- [EXERCISE AIM] Please copy every line of text in the listing below word for word, keeping the original order. Leave the pictures out of your answer.

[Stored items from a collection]
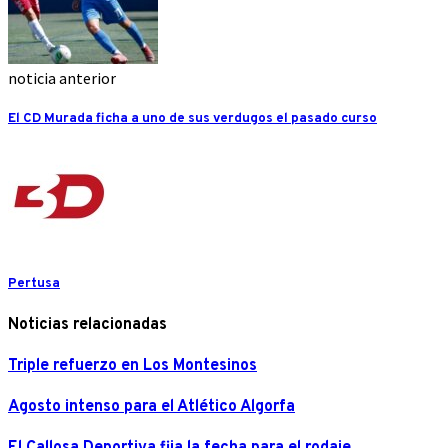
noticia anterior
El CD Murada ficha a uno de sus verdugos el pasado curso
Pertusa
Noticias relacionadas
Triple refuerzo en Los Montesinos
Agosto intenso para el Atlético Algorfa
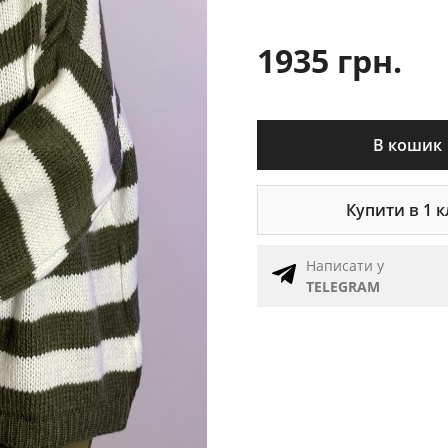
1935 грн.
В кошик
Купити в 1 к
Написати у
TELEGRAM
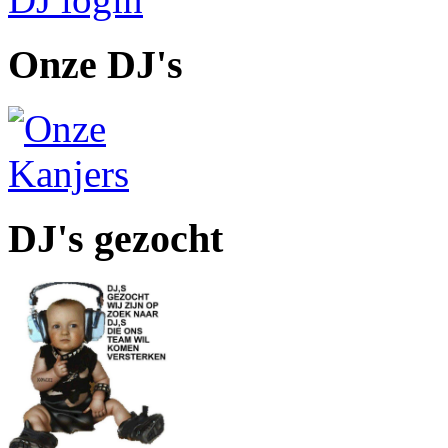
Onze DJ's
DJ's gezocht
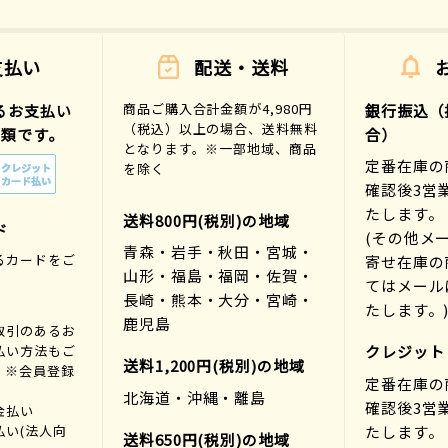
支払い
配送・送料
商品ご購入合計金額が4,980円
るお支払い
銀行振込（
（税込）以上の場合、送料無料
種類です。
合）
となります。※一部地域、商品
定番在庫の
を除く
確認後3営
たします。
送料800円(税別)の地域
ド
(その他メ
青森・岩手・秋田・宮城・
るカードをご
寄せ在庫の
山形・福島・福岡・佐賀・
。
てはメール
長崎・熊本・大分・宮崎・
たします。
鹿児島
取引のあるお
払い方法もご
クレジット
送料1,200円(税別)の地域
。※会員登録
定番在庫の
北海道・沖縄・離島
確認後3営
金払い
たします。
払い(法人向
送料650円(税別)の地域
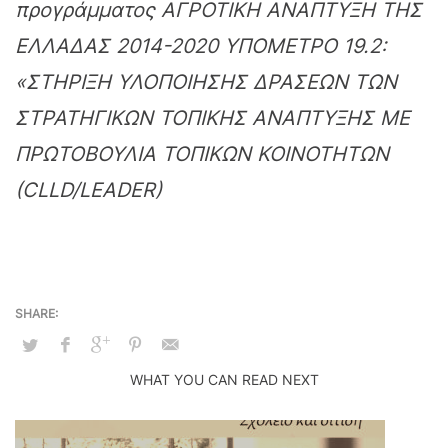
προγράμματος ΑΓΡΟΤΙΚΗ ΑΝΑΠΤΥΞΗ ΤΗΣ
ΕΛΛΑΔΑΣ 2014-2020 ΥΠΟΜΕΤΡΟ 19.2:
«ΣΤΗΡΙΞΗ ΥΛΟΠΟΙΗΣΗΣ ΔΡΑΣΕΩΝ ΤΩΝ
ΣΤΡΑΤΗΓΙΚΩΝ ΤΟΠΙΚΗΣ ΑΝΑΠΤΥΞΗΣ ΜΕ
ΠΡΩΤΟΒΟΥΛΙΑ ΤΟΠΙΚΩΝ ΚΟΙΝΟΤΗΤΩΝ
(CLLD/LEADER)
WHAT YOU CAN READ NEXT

- [FINISHED TASK]
noticia anterior
El CD Murada ficha a uno de sus verdugos el pasado curso
Pertusa
Noticias relacionadas
Triple refuerzo en Los Montesinos
Agosto intenso para el Atlético Algorfa
1935 грн.
В кошик
Купити в 1 к
Написати у
TELEGRAM
Onze DJ's
DJ's gezocht
支払い
配送・送料
商品ご購入合計金額が4,980円
るお支払い
銀行振込（
（税込）以上の場合、送料無料
種類です。
合）
となります。※一部地域、商品
定番在庫の
を除く
確認後3営
たします。
送料800円(税別)の地域
ド
(その他メ
青森・岩手・秋田・宮城・
るカードをご
寄せ在庫の
山形・福島・福岡・佐賀・
。
てはメール
長崎・熊本・大分・宮崎・
たします。
鹿児島
取引のあるお
払い方法もご
クレジット
送料1,200円(税別)の地域
。※会員登録
定番在庫の
北海道・沖縄・離島
確認後3営
金払い
たします。
払い(法人向
送料650円(税別)の地域
προγράμματος ΑΓΡΟΤΙΚΗ ΑΝΑΠΤΥΞΗ ΤΗΣ
ΕΛΛΑΔΑΣ 2014-2020 ΥΠΟΜΕΤΡΟ 19.2:
«ΣΤΗΡΙΞΗ ΥΛΟΠΟΙΗΣΗΣ ΔΡΑΣΕΩΝ ΤΩΝ
ΣΤΡΑΤΗΓΙΚΩΝ ΤΟΠΙΚΗΣ ΑΝΑΠΤΥΞΗΣ ΜΕ
ΠΡΩΤΟΒΟΥΛΙΑ ΤΟΠΙΚΩΝ ΚΟΙΝΟΤΗΤΩΝ
(CLLD/LEADER)
WHAT YOU CAN READ NEXT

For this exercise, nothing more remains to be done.